Gempa ini dirasakan dari Istanbul hingga Athena. Express menyebut gelombang pasang menerjang pesisir Izmir dan air laut memasuki kota yang berpenduduk sekitar 3 juta jiwa itu.

“Sejauh ini kami telah menerima informasi tentang enam bangunan yang ambruk” di provinsi Izmir, kata Menteri Dalam Negeri Turki Suleyman Soylu di Twitter.

“Beberapa warga kami terjebak di reruntuhan,” kata Menteri Lingkungan Hidup Turki Murat Kurum.

Gempa tersebut juga memicu tsunami kecil di Seferihisar, kata Huseyin Alan kepala Teknisi Geologi Turki kepada kantor berita negara TRT seraya memperingatkan agar orang-orang menjauh dari gedung.

Foto-foto di media sosial menunjukkan air menggenangi jalanan Izmir karena gelombang pasang dari laut.

USGS mengatakan, gempat tercatat 14 km dari kota Neon Karlovasion Yunani di pulau Samos, Laut Aegea.

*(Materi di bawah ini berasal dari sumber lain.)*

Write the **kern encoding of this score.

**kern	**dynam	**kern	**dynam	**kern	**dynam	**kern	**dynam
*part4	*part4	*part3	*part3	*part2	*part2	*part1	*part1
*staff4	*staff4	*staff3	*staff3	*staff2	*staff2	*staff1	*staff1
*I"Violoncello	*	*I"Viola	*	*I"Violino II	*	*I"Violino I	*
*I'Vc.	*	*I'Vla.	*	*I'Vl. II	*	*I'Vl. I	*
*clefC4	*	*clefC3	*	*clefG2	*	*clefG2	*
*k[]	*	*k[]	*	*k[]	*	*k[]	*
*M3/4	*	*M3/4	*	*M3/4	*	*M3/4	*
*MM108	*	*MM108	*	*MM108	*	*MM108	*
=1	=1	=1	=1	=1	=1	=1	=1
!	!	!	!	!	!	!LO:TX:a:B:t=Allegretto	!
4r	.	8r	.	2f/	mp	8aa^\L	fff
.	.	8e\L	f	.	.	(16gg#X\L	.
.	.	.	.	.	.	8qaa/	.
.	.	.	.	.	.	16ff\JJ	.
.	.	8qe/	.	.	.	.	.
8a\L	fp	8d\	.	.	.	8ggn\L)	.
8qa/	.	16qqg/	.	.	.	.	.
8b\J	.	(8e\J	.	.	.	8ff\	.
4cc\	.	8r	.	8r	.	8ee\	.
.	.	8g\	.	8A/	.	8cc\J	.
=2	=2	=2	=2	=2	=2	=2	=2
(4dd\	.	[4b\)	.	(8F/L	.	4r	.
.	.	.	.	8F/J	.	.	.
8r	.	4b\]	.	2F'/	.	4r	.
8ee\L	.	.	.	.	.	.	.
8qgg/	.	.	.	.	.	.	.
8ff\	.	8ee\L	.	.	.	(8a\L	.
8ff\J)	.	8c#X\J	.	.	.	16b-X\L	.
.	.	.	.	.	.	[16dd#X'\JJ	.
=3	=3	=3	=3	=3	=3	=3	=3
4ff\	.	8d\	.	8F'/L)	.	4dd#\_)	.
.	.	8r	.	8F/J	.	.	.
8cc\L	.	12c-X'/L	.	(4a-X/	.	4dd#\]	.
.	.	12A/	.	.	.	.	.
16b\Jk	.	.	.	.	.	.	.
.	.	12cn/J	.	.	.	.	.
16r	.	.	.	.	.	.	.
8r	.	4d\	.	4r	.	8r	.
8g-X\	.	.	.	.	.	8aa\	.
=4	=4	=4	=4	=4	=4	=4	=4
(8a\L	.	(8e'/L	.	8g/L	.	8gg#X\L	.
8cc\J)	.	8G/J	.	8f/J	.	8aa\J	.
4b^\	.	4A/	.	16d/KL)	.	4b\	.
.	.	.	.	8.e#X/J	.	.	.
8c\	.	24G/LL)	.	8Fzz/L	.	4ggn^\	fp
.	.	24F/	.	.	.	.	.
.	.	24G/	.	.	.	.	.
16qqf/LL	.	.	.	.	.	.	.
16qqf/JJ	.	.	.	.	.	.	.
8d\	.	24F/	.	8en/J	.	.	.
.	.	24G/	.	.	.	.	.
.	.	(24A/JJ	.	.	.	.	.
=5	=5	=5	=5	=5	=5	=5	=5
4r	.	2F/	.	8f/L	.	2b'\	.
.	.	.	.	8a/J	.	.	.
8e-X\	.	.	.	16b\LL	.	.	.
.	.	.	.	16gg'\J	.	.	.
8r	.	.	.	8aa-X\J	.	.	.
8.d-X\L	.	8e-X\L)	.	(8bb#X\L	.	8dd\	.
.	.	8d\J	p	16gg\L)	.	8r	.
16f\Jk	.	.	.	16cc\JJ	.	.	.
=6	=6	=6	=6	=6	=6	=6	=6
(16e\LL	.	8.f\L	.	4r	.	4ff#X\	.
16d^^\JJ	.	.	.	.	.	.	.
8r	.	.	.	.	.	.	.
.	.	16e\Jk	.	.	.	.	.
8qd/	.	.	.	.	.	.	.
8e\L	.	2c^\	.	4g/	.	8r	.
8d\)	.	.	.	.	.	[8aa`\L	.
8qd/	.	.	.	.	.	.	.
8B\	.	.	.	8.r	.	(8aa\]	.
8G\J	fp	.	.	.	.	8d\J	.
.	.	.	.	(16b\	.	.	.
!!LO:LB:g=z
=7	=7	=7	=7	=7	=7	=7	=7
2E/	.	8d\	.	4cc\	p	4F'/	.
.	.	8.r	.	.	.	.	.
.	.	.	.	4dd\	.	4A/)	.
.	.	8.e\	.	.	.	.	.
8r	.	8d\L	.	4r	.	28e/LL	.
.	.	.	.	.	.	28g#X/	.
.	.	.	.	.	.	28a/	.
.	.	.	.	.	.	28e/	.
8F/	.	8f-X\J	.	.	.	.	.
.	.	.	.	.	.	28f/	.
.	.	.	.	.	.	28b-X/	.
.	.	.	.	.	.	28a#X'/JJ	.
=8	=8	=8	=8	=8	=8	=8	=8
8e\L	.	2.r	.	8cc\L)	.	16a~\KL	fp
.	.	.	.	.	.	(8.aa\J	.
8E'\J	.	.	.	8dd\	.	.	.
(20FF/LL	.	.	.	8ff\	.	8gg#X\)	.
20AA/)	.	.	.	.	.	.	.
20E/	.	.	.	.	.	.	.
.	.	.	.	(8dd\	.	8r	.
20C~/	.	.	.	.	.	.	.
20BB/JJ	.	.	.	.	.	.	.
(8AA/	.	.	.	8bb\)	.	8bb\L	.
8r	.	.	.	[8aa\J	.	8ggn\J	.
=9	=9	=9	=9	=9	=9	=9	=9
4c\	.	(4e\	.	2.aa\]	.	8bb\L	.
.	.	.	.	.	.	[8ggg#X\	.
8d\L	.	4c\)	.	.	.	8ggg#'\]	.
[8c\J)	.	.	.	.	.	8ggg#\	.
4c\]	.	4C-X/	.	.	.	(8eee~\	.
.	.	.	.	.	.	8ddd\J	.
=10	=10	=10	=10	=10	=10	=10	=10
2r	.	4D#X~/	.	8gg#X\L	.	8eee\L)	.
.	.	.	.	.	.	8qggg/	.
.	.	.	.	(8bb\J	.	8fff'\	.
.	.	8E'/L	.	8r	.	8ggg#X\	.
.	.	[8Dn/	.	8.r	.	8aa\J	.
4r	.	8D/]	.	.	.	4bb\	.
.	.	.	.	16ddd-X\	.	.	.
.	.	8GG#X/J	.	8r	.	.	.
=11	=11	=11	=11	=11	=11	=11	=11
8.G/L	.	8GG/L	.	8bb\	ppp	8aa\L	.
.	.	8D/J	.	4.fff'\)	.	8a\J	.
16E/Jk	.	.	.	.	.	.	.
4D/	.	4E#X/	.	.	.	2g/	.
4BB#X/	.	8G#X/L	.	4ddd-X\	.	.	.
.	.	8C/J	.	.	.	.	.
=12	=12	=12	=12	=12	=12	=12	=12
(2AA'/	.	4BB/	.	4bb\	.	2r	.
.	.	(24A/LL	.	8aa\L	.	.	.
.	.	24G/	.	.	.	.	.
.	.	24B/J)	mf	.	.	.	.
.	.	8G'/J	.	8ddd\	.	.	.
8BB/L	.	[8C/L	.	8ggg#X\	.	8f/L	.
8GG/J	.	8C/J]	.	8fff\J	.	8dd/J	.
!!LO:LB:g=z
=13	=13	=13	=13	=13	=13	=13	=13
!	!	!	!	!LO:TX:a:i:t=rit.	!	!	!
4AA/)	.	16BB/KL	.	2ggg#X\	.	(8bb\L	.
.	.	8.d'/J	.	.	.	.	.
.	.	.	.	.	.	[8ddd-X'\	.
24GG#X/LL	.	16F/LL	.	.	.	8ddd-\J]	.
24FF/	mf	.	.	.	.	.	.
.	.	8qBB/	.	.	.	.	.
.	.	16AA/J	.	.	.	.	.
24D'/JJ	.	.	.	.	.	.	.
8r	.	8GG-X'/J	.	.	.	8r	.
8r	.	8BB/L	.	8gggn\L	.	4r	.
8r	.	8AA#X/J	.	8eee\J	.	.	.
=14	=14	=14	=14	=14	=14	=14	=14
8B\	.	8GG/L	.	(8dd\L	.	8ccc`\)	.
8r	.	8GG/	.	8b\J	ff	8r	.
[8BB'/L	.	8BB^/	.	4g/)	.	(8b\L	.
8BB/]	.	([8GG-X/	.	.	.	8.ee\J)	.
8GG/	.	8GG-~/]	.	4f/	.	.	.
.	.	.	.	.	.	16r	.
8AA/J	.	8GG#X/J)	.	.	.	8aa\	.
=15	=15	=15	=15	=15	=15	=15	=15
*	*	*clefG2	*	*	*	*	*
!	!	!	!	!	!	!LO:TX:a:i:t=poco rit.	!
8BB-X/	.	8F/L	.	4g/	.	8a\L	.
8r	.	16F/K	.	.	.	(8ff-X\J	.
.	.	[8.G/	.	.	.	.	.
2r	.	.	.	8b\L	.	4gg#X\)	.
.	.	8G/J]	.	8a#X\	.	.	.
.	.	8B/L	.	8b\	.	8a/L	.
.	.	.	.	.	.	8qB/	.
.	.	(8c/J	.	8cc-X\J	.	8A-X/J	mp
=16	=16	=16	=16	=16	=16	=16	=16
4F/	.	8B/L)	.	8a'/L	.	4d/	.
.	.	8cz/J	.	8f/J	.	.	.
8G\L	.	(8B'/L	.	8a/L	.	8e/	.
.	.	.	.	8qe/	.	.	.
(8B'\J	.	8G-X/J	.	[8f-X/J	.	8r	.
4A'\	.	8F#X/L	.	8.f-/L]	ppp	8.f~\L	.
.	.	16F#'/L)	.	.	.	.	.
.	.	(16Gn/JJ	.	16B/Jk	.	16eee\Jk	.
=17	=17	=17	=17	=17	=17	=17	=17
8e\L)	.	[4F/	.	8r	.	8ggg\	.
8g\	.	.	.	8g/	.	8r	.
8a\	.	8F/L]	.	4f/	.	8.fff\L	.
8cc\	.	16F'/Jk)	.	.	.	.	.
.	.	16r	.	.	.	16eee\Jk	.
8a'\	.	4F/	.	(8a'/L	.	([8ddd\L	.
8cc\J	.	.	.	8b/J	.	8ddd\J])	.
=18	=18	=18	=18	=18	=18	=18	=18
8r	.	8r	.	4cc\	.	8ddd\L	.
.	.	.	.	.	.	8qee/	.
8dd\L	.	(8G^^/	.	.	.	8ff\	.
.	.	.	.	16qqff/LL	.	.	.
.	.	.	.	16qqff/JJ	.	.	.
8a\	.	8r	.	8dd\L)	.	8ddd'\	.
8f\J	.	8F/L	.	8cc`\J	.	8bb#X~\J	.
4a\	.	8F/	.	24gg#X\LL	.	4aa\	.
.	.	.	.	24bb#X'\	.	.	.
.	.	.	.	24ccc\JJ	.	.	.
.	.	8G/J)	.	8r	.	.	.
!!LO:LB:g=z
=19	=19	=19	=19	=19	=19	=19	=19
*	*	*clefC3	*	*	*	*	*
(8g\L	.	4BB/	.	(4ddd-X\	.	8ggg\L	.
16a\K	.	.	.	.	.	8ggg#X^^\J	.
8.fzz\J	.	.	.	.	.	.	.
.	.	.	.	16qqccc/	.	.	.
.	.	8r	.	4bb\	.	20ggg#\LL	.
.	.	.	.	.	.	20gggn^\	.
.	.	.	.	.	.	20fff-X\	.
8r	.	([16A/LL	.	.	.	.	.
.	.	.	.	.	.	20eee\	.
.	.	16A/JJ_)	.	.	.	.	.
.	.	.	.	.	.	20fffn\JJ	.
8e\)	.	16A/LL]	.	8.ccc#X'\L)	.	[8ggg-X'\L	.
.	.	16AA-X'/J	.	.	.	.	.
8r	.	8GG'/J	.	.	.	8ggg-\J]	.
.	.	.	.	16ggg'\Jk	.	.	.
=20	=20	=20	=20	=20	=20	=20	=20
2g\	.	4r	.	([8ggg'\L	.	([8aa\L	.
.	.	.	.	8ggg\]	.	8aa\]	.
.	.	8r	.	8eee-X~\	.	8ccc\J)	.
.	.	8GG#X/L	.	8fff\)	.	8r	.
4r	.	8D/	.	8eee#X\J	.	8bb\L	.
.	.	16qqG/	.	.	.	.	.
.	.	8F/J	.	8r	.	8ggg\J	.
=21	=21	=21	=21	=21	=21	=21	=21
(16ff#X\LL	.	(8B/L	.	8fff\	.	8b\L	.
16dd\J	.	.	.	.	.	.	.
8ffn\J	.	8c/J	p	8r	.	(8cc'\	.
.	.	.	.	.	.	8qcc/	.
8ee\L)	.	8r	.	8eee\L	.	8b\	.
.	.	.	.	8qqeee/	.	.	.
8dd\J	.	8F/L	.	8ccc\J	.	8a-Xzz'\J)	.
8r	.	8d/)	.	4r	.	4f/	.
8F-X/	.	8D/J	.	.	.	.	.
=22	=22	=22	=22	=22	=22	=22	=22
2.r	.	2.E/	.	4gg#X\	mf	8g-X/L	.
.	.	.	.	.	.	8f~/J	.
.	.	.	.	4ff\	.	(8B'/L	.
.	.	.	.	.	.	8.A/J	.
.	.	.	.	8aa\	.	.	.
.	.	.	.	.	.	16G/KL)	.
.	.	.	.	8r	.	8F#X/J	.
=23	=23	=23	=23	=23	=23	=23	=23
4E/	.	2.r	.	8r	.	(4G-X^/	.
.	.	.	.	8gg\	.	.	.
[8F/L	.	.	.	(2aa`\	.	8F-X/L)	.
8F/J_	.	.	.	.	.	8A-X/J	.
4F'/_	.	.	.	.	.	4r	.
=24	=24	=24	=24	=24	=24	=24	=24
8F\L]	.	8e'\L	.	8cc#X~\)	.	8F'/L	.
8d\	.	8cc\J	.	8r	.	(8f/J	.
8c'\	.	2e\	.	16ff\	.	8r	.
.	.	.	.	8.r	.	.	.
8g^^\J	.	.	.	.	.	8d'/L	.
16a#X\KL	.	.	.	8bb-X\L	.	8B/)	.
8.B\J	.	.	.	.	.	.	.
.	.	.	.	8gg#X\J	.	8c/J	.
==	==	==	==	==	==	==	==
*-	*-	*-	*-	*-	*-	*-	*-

Sementara itu badan bencana pemerintah Turki AFAD melaporkan kekuatan gempa yang lebih rendah yakni magnitudo 6,6 di kedalaman 16,5 km.

Presiden Turki Recep Tayyip Erdogan berkicau di Twitter bahwa dia siap membantu “dengan semua sarana yang tersedia untuk negara kita.”

Gempa juga terasa di Yunani termasuk ibu kota Athena. Diberitakan AFP, gempa yang mengguncang “Negeri Dewa” itu sebesar 6,6-6,7 magnitudo.

Media Yunani yang dikutip Al Jazeeramelaporkan, penduduk Samos dan pulau-pulau lainnya langsung keluar rumah dan batu-batuan berjatuhan.

Tidak ada laporan korban jiwa sejauh ini, dan Turki serta Yunani sama-sama melaporkan gempa susulan.

Berita Terkait  Anak 7 Tahun Tewas Ditembak Pasukan Myanmar, Aktivis Lakukan Ini

TV pemerintah Yunani ERT melaporkan gempa menyebabkan gelombang pasang di Samos dan sejumlah bangunan rusak.

Turki terletak di salah satu zona gempa paling aktif di dunia.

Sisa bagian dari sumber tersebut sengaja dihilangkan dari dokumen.